Joey Evans is a charming cad, a heel, an unapologetic womanizer, a gigolo. He’s a second-rate nightclub entertainer who breaks the heart of an ingénue and seduces a rich older woman, trading sex for money.

In 1940, some people found Joey, the protagonist of the 1940 Rodgers and Hart musical “Pal Joey,” repellent. “Can you draw sweet water from a foul well?” Brooks Atkinson famously wondered in his review for The New York Times.

In the decades since, though, the main charge against the show hasn’t been foulness so much as incoherence. Production after production — the last one on Broadway was in 2008 — has attempted to rescue a handful of great Rodgers and Hart songs from the weak book that John O’Hara cobbled together from some of his demotic short stories published in The New Yorker.

Seven years ago, the director Tony Goldwyn — best known as an actor — decided to try his hand at a rescue operation. He brought in the screenwriter Richard LaGravenese, and together they came up with an idea: What if Joey were a gifted, struggling artist? That way, it wouldn’t just be a story of sex and betrayal but also one of art versus ambition. After a few readings, though, that twist didn’t seem reason enough for a revival, so they added another: What if Joey were Black?

Ephraim Sykes, who plays Joey Evans, with Marshal Davis, left, and Glover. “Playing this part has been freeing,” Sykes said. “Music is the lifeblood of this man, and it just so happens that one of his instruments is his body.”Amir Hamja/The New York Times

To tell that story, Goldwyn and LaGravenese, who are white, felt they needed Black collaborators, which is why their production of “Pal Joey,” opening at New York City Center on Nov. 1, is co-directed by Goldwyn and the tap dancer Savion Glover, who also did the choreography; and has a new book by LaGravenese and Daniel Beaty.

- **EXCERPTED DATA**
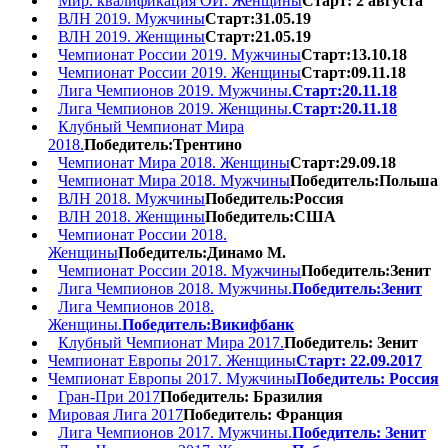
Мир. квалификация ОИ. Женщины
Старт: 2 августа
ВЛН 2019. Мужчины
Старт:31.05.19
ВЛН 2019. Женщины
Старт:21.05.19
Чемпионат России 2019. Мужчины
Старт:13.10.18
Чемпионат России 2019. Женщины
Старт:09.11.18
Лига Чемпионов 2019. Мужчины.
Старт:20.11.18
Лига Чемпионов 2019. Женщины.
Старт:20.11.18
Клубный Чемпионат Мира
2018.
Победитель:Трентино
Чемпионат Мира 2018. Женщины
Старт:29.09.18
Чемпионат Мира 2018. Мужчины
Победитель:Польша
ВЛН 2018. Мужчины
Победитель:Россия
ВЛН 2018. Женщины
Победитель:США
Чемпионат России 2018.
Женщины
Победитель:Динамо М.
Чемпионат России 2018. Мужчины
Победитель:Зенит
Лига Чемпионов 2018. Мужчины.
Победитель:Зенит
Лига Чемпионов 2018.
Женщины.
Победитель:Викифбанк
Клубный Чемпионат Мира 2017.
Победитель: Зенит
Чемпионат Европы 2017. Женщины
Старт: 22.09.2017
Чемпионат Европы 2017. Мужчины
Победитель: Россия
Гран-При 2017
Победитель: Бразилия
Мировая Лига 2017
Победитель: Франция
Лига Чемпионов 2017. Мужчины.
Победитель: Зенит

- **ACTIVITIES**
• A. In the article on the "Pal Joey" revival, why did Goldwyn and LaGravenese decide to make Joey a gifted, struggling artist? Answer in one to three sentences.
• B. Resume the article on the "Pal Joey" revival, starting after its final sentence.
The material bears no relation to the article on the "Pal Joey" revival.

- **ANSWERS FOR EACH ITEM**
• A. Making Joey a gifted, struggling artist meant the show would be a story of art versus ambition as well as of sex and betrayal.

• B.
The new story, set in the 1940s, is, as Beaty put it, “about the evolution of a Black artist” — a forward-thinking jazz singer — “in a world where there was no space for him to be his authentic self and what that costs him.” This is a story, he added, with contemporary relevance: “We’re still wrestling with a world where those the system has not been built for are fighting to have a voice.”

It was Beaty’s idea to add some characters who would have been very surprising in any previous production of “Pal Joey” — Black ancestral spirits called the Griots. “At the start of the show, we have this character who is brokenhearted because of the absence of space for him,” he said, “but these ancestors appear, like an energy that lives within him, and give him some hope.”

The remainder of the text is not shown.